**Your goal:** Search the records below for "lines"; copy each line that has it.

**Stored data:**
################

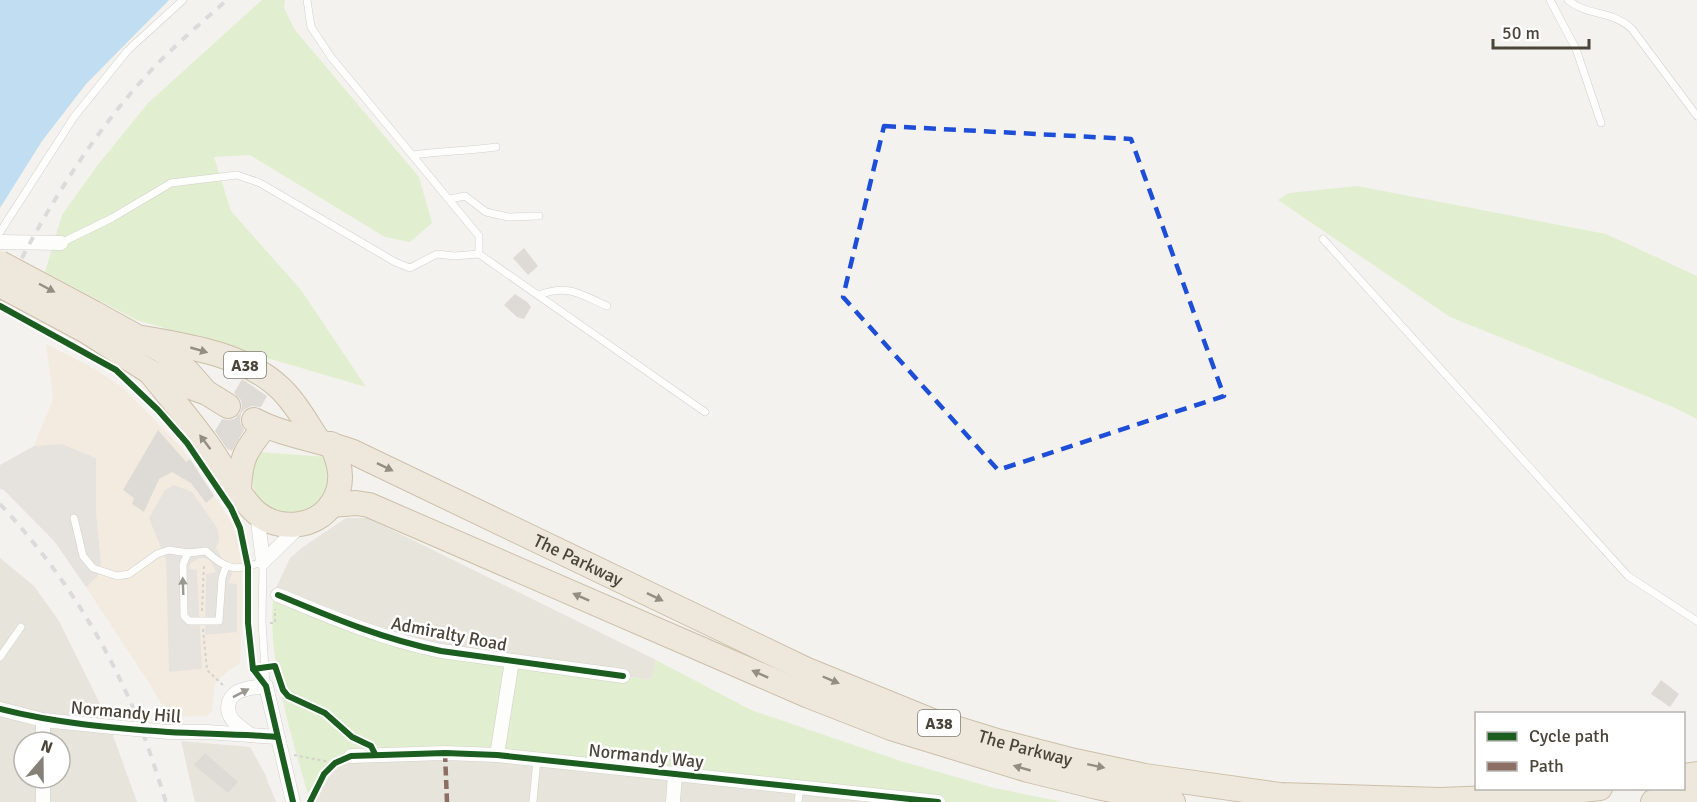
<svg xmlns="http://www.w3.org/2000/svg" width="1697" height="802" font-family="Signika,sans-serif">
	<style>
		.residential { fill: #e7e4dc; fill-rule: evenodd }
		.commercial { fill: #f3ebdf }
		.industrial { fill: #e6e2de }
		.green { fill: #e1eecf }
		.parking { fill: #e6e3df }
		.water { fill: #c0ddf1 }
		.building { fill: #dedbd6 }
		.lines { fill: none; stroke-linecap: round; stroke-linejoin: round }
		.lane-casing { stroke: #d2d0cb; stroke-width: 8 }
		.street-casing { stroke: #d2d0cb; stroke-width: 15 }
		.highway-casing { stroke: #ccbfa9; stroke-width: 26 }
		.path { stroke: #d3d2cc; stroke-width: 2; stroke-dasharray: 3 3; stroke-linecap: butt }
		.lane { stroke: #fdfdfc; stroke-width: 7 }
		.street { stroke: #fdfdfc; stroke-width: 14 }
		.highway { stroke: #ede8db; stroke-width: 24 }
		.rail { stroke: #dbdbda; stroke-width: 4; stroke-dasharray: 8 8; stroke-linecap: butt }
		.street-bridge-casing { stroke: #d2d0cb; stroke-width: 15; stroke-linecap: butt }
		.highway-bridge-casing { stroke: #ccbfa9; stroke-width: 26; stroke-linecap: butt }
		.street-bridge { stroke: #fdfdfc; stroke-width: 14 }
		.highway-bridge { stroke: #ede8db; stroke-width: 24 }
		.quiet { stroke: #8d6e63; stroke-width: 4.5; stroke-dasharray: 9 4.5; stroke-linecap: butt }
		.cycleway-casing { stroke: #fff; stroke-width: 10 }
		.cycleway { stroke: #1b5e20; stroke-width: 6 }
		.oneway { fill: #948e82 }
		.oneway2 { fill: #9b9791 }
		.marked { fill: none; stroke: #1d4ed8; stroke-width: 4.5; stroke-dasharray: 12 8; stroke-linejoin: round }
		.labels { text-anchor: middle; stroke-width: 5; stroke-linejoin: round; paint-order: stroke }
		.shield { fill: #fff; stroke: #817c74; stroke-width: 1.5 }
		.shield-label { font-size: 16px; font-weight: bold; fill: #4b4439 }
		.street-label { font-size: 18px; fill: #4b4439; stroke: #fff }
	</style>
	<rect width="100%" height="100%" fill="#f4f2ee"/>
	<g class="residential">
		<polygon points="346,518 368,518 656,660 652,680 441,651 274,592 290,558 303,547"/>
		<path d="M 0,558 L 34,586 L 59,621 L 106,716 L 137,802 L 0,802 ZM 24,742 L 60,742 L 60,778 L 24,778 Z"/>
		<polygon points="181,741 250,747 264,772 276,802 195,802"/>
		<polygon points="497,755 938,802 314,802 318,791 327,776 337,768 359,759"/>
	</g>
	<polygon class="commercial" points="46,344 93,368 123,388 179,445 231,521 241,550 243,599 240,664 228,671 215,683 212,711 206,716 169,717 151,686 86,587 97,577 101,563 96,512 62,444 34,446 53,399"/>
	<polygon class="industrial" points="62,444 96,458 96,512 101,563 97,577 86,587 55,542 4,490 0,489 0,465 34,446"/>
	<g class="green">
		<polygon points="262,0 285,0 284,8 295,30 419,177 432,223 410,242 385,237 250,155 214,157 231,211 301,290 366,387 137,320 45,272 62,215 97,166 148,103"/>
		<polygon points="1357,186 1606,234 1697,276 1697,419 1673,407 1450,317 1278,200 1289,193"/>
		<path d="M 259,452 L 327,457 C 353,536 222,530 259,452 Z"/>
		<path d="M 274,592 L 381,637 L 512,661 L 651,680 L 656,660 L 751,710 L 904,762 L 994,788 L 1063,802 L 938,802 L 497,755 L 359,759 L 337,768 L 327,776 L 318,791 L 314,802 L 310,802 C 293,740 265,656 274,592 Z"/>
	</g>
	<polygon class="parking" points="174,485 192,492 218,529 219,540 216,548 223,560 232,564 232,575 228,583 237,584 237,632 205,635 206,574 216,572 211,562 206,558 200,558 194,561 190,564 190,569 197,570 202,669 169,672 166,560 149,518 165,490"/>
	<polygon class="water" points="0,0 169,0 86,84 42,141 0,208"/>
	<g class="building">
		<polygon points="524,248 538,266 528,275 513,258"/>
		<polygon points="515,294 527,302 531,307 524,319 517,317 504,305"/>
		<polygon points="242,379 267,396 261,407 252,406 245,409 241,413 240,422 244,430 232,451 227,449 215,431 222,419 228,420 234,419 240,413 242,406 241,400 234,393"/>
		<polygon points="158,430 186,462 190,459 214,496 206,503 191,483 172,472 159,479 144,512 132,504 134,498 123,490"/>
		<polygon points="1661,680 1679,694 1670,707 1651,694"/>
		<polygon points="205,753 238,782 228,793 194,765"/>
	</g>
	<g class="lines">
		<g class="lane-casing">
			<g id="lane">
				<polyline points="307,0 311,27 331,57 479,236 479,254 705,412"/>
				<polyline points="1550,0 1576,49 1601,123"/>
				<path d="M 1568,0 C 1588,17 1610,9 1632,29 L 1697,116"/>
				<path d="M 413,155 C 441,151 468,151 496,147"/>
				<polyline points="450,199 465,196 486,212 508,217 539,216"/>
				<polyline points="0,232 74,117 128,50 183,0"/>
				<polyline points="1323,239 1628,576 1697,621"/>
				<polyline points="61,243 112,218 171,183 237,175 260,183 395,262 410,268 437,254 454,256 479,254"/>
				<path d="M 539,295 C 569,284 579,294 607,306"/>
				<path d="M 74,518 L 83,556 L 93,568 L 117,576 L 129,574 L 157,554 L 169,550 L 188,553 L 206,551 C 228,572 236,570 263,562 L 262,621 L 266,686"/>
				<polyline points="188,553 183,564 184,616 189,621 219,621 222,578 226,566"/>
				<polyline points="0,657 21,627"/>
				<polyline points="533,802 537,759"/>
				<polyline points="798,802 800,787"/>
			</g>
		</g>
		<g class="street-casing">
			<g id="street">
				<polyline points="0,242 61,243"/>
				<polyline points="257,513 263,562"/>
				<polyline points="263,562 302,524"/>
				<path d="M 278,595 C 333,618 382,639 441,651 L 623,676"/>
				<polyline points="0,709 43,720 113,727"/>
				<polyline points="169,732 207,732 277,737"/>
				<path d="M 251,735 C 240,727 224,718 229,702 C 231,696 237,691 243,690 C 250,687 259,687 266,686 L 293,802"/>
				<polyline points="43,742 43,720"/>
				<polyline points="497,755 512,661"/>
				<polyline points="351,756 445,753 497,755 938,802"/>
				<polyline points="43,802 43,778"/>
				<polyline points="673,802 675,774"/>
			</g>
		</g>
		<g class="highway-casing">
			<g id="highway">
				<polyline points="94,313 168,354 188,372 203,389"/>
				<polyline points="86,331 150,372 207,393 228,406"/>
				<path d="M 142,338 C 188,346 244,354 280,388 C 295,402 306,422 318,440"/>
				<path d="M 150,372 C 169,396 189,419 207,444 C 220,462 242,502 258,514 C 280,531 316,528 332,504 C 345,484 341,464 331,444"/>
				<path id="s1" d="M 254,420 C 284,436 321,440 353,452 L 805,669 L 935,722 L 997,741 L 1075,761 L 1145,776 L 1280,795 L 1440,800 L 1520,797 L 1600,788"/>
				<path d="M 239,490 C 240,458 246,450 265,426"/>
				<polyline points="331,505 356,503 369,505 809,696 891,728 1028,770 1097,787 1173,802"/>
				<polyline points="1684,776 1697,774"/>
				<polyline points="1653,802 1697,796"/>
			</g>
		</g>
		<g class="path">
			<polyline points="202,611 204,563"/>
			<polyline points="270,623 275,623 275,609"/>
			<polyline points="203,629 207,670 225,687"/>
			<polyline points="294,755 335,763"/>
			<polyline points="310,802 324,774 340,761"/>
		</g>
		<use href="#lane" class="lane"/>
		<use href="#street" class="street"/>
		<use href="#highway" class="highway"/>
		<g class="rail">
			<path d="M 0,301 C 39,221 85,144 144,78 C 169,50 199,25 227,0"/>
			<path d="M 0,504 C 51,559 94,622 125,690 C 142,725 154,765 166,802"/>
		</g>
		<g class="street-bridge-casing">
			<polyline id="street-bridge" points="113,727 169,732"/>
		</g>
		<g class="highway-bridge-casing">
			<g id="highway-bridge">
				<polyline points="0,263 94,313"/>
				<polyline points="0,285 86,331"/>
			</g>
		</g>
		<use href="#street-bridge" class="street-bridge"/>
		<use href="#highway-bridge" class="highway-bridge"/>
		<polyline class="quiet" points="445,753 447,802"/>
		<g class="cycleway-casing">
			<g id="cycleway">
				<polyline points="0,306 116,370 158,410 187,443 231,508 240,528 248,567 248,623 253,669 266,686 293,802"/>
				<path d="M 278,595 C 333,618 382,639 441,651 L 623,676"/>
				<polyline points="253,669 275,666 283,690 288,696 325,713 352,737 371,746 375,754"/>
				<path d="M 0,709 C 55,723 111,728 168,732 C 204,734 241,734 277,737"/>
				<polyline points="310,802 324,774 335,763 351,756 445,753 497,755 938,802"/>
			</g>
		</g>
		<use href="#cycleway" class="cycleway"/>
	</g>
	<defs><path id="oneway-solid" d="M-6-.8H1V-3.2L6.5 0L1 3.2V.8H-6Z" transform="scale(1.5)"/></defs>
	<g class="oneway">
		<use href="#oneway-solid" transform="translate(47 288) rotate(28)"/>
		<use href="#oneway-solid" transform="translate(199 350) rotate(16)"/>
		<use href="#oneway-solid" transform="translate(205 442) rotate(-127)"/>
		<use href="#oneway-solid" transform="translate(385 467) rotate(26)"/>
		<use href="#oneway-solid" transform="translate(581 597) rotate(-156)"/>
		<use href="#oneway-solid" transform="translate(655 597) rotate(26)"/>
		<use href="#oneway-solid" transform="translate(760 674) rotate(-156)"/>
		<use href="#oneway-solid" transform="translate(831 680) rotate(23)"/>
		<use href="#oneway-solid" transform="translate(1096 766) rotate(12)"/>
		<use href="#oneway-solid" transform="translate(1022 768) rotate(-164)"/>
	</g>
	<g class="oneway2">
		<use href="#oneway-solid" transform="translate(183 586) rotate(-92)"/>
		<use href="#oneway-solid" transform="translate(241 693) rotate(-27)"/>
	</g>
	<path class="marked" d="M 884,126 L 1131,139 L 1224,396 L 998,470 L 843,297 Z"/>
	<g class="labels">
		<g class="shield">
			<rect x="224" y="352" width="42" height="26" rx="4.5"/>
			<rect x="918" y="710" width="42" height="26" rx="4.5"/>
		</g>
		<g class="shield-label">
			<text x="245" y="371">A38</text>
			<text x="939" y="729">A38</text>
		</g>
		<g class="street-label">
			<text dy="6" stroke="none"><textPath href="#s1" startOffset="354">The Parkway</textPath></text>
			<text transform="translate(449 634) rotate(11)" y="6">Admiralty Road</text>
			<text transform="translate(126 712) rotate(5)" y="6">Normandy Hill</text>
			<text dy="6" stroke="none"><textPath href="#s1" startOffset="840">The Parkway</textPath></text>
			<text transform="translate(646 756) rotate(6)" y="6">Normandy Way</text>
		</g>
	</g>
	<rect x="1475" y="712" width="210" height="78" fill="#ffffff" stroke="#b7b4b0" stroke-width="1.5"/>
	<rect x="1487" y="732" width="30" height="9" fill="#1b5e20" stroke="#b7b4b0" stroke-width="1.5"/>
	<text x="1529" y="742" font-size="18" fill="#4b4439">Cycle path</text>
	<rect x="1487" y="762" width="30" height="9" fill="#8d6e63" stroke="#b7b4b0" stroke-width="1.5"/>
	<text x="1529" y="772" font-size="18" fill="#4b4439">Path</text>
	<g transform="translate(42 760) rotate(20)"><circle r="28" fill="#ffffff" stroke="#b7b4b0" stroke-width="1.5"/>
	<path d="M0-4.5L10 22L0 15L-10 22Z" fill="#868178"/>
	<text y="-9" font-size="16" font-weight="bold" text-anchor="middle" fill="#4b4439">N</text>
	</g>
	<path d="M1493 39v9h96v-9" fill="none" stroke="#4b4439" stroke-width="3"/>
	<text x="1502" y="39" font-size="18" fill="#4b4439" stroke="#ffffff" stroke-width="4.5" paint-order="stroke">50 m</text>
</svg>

################

**Task output:**
		.lines { fill: none; stroke-linecap: round; stroke-linejoin: round }
	<g class="lines">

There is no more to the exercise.